##### EXERCISE MATERIALS

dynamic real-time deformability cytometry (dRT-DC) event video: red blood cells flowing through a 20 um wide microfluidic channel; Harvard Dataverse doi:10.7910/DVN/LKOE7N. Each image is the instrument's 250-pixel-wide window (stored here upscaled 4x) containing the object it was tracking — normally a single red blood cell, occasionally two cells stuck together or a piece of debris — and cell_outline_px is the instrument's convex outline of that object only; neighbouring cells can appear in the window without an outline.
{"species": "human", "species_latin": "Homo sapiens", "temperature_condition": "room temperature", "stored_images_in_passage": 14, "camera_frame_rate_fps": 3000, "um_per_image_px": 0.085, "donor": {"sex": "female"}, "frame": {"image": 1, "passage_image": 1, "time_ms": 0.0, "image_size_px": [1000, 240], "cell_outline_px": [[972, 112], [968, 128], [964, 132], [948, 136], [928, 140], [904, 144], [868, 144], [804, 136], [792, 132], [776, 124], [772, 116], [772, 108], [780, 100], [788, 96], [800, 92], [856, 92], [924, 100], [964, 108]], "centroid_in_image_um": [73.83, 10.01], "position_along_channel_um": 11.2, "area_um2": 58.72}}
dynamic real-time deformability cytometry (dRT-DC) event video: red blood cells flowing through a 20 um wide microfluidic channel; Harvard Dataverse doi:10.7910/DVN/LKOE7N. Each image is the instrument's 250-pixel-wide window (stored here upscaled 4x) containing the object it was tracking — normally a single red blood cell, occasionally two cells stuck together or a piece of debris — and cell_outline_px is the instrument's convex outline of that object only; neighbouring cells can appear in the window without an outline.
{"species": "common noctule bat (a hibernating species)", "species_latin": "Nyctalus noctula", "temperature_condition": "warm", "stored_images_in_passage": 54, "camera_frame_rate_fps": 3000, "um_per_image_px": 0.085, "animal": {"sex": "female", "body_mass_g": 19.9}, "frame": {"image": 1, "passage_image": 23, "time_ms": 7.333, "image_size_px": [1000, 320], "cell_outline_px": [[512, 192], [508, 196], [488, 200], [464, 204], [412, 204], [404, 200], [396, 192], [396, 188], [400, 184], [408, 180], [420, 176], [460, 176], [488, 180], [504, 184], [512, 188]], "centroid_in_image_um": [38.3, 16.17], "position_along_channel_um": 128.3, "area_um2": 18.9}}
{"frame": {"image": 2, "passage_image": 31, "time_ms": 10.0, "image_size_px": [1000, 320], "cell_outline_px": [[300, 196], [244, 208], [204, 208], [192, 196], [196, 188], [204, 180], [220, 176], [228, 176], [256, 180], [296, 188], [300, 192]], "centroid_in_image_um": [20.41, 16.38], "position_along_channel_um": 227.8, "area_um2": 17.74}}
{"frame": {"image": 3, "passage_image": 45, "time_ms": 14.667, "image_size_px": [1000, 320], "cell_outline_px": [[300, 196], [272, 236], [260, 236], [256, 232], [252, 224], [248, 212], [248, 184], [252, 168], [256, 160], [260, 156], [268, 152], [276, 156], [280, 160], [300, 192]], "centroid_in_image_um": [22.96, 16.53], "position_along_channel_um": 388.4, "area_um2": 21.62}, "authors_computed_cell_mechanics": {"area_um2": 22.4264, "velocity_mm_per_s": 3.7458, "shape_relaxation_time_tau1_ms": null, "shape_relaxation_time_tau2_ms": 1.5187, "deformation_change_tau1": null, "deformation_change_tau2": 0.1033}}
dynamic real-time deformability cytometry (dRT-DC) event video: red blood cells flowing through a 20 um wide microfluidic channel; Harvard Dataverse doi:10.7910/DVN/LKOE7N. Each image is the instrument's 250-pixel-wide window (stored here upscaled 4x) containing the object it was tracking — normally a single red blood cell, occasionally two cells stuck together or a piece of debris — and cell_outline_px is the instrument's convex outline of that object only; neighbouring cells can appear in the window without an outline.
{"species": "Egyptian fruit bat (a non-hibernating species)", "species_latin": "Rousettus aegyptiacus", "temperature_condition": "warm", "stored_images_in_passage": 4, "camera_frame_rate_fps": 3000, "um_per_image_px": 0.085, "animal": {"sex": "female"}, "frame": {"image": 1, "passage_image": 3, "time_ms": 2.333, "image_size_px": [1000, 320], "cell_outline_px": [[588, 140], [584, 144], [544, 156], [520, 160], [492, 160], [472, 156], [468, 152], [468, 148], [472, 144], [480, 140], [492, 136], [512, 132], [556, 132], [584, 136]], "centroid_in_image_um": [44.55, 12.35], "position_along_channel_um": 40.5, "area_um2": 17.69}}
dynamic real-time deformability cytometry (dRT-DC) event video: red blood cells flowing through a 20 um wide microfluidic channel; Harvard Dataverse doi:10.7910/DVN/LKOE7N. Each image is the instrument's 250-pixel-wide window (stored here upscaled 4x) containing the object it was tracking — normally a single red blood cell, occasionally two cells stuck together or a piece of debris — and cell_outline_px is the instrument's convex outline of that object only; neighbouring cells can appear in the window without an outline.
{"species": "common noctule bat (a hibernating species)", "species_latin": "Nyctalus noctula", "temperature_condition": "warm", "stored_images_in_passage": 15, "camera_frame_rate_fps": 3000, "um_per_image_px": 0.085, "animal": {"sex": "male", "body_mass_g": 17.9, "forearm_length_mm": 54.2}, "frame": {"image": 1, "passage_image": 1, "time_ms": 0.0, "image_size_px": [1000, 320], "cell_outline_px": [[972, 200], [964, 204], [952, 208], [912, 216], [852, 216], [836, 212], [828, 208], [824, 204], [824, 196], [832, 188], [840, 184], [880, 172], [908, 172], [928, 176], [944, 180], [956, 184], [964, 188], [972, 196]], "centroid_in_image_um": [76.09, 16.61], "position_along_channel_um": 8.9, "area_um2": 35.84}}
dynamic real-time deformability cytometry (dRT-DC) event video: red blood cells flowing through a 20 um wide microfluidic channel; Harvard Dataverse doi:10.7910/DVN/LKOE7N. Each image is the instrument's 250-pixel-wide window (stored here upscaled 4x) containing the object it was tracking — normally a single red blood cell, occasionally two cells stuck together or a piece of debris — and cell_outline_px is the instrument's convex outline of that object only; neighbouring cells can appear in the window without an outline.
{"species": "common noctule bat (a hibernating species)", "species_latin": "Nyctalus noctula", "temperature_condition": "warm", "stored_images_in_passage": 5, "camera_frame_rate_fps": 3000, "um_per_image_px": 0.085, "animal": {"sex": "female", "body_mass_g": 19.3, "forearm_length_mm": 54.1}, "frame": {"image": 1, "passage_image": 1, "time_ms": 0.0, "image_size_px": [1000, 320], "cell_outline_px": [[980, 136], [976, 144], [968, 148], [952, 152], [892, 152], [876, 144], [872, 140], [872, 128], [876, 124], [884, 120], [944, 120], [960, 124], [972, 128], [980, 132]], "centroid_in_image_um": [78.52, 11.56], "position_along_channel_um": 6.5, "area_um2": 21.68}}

##########

• _WHAT TO DO_: Word for word, write out the data.

• _ANSWER TO THE EXERCISE_:
dynamic real-time deformability cytometry (dRT-DC) event video: red blood cells flowing through a 20 um wide microfluidic channel; Harvard Dataverse doi:10.7910/DVN/LKOE7N. Each image is the instrument's 250-pixel-wide window (stored here upscaled 4x) containing the object it was tracking — normally a single red blood cell, occasionally two cells stuck together or a piece of debris — and cell_outline_px is the instrument's convex outline of that object only; neighbouring cells can appear in the window without an outline.
{"species": "human", "species_latin": "Homo sapiens", "temperature_condition": "room temperature", "stored_images_in_passage": 14, "camera_frame_rate_fps": 3000, "um_per_image_px": 0.085, "donor": {"sex": "female"}, "frame": {"image": 1, "passage_image": 1, "time_ms": 0.0, "image_size_px": [1000, 240], "cell_outline_px": [[972, 112], [968, 128], [964, 132], [948, 136], [928, 140], [904, 144], [868, 144], [804, 136], [792, 132], [776, 124], [772, 116], [772, 108], [780, 100], [788, 96], [800, 92], [856, 92], [924, 100], [964, 108]], "centroid_in_image_um": [73.83, 10.01], "position_along_channel_um": 11.2, "area_um2": 58.72}}
dynamic real-time deformability cytometry (dRT-DC) event video: red blood cells flowing through a 20 um wide microfluidic channel; Harvard Dataverse doi:10.7910/DVN/LKOE7N. Each image is the instrument's 250-pixel-wide window (stored here upscaled 4x) containing the object it was tracking — normally a single red blood cell, occasionally two cells stuck together or a piece of debris — and cell_outline_px is the instrument's convex outline of that object only; neighbouring cells can appear in the window without an outline.
{"species": "common noctule bat (a hibernating species)", "species_latin": "Nyctalus noctula", "temperature_condition": "warm", "stored_images_in_passage": 54, "camera_frame_rate_fps": 3000, "um_per_image_px": 0.085, "animal": {"sex": "female", "body_mass_g": 19.9}, "frame": {"image": 1, "passage_image": 23, "time_ms": 7.333, "image_size_px": [1000, 320], "cell_outline_px": [[512, 192], [508, 196], [488, 200], [464, 204], [412, 204], [404, 200], [396, 192], [396, 188], [400, 184], [408, 180], [420, 176], [460, 176], [488, 180], [504, 184], [512, 188]], "centroid_in_image_um": [38.3, 16.17], "position_along_channel_um": 128.3, "area_um2": 18.9}}
{"frame": {"image": 2, "passage_image": 31, "time_ms": 10.0, "image_size_px": [1000, 320], "cell_outline_px": [[300, 196], [244, 208], [204, 208], [192, 196], [196, 188], [204, 180], [220, 176], [228, 176], [256, 180], [296, 188], [300, 192]], "centroid_in_image_um": [20.41, 16.38], "position_along_channel_um": 227.8, "area_um2": 17.74}}
{"frame": {"image": 3, "passage_image": 45, "time_ms": 14.667, "image_size_px": [1000, 320], "cell_outline_px": [[300, 196], [272, 236], [260, 236], [256, 232], [252, 224], [248, 212], [248, 184], [252, 168], [256, 160], [260, 156], [268, 152], [276, 156], [280, 160], [300, 192]], "centroid_in_image_um": [22.96, 16.53], "position_along_channel_um": 388.4, "area_um2": 21.62}, "authors_computed_cell_mechanics": {"area_um2": 22.4264, "velocity_mm_per_s": 3.7458, "shape_relaxation_time_tau1_ms": null, "shape_relaxation_time_tau2_ms": 1.5187, "deformation_change_tau1": null, "deformation_change_tau2": 0.1033}}
dynamic real-time deformability cytometry (dRT-DC) event video: red blood cells flowing through a 20 um wide microfluidic channel; Harvard Dataverse doi:10.7910/DVN/LKOE7N. Each image is the instrument's 250-pixel-wide window (stored here upscaled 4x) containing the object it was tracking — normally a single red blood cell, occasionally two cells stuck together or a piece of debris — and cell_outline_px is the instrument's convex outline of that object only; neighbouring cells can appear in the window without an outline.
{"species": "Egyptian fruit bat (a non-hibernating species)", "species_latin": "Rousettus aegyptiacus", "temperature_condition": "warm", "stored_images_in_passage": 4, "camera_frame_rate_fps": 3000, "um_per_image_px": 0.085, "animal": {"sex": "female"}, "frame": {"image": 1, "passage_image": 3, "time_ms": 2.333, "image_size_px": [1000, 320], "cell_outline_px": [[588, 140], [584, 144], [544, 156], [520, 160], [492, 160], [472, 156], [468, 152], [468, 148], [472, 144], [480, 140], [492, 136], [512, 132], [556, 132], [584, 136]], "centroid_in_image_um": [44.55, 12.35], "position_along_channel_um": 40.5, "area_um2": 17.69}}
dynamic real-time deformability cytometry (dRT-DC) event video: red blood cells flowing through a 20 um wide microfluidic channel; Harvard Dataverse doi:10.7910/DVN/LKOE7N. Each image is the instrument's 250-pixel-wide window (stored here upscaled 4x) containing the object it was tracking — normally a single red blood cell, occasionally two cells stuck together or a piece of debris — and cell_outline_px is the instrument's convex outline of that object only; neighbouring cells can appear in the window without an outline.
{"species": "common noctule bat (a hibernating species)", "species_latin": "Nyctalus noctula", "temperature_condition": "warm", "stored_images_in_passage": 15, "camera_frame_rate_fps": 3000, "um_per_image_px": 0.085, "animal": {"sex": "male", "body_mass_g": 17.9, "forearm_length_mm": 54.2}, "frame": {"image": 1, "passage_image": 1, "time_ms": 0.0, "image_size_px": [1000, 320], "cell_outline_px": [[972, 200], [964, 204], [952, 208], [912, 216], [852, 216], [836, 212], [828, 208], [824, 204], [824, 196], [832, 188], [840, 184], [880, 172], [908, 172], [928, 176], [944, 180], [956, 184], [964, 188], [972, 196]], "centroid_in_image_um": [76.09, 16.61], "position_along_channel_um": 8.9, "area_um2": 35.84}}
dynamic real-time deformability cytometry (dRT-DC) event video: red blood cells flowing through a 20 um wide microfluidic channel; Harvard Dataverse doi:10.7910/DVN/LKOE7N. Each image is the instrument's 250-pixel-wide window (stored here upscaled 4x) containing the object it was tracking — normally a single red blood cell, occasionally two cells stuck together or a piece of debris — and cell_outline_px is the instrument's convex outline of that object only; neighbouring cells can appear in the window without an outline.
{"species": "common noctule bat (a hibernating species)", "species_latin": "Nyctalus noctula", "temperature_condition": "warm", "stored_images_in_passage": 5, "camera_frame_rate_fps": 3000, "um_per_image_px": 0.085, "animal": {"sex": "female", "body_mass_g": 19.3, "forearm_length_mm": 54.1}, "frame": {"image": 1, "passage_image": 1, "time_ms": 0.0, "image_size_px": [1000, 320], "cell_outline_px": [[980, 136], [976, 144], [968, 148], [952, 152], [892, 152], [876, 144], [872, 140], [872, 128], [876, 124], [884, 120], [944, 120], [960, 124], [972, 128], [980, 132]], "centroid_in_image_um": [78.52, 11.56], "position_along_channel_um": 6.5, "area_um2": 21.68}}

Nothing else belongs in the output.